MATERIALS PROVIDED →
_ _ _

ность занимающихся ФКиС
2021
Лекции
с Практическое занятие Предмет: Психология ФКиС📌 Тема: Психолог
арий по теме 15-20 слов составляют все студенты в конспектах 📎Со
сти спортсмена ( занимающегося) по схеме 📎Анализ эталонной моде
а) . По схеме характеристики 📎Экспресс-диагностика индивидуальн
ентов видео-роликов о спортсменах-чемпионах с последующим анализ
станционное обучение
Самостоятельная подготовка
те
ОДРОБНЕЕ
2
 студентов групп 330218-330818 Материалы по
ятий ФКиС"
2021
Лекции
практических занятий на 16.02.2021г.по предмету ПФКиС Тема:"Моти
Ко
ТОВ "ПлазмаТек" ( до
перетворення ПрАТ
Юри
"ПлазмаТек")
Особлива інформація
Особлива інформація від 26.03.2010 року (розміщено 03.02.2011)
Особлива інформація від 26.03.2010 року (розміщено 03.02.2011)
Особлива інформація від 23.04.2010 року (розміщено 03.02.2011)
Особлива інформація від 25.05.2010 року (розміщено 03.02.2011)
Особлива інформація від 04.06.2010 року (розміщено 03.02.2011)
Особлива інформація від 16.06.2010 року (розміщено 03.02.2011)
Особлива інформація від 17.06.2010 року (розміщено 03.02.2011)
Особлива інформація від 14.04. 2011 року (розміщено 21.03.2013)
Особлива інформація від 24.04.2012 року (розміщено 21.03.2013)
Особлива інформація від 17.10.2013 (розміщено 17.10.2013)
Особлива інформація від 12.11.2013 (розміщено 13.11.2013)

_ _ _

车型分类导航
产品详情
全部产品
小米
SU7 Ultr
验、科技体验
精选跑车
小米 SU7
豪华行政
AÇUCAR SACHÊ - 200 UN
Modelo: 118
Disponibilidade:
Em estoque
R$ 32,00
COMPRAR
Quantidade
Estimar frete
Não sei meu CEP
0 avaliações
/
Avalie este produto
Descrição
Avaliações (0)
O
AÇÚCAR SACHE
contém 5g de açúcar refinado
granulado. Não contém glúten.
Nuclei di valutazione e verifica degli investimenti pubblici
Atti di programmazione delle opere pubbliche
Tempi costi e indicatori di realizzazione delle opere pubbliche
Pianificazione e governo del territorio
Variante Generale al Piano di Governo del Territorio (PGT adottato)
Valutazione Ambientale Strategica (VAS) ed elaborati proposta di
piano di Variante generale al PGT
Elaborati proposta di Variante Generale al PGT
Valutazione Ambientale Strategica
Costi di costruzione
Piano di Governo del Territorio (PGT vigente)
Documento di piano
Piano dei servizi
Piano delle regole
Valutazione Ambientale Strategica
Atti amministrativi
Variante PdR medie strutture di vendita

_ _ _

YOUR TASK → In the records above, find every line containing the word "схеме" and show it.

SOLUTION BELOW →
сти спортсмена ( занимающегося) по схеме 📎Анализ эталонной моде
а) . По схеме характеристики 📎Экспресс-диагностика индивидуальн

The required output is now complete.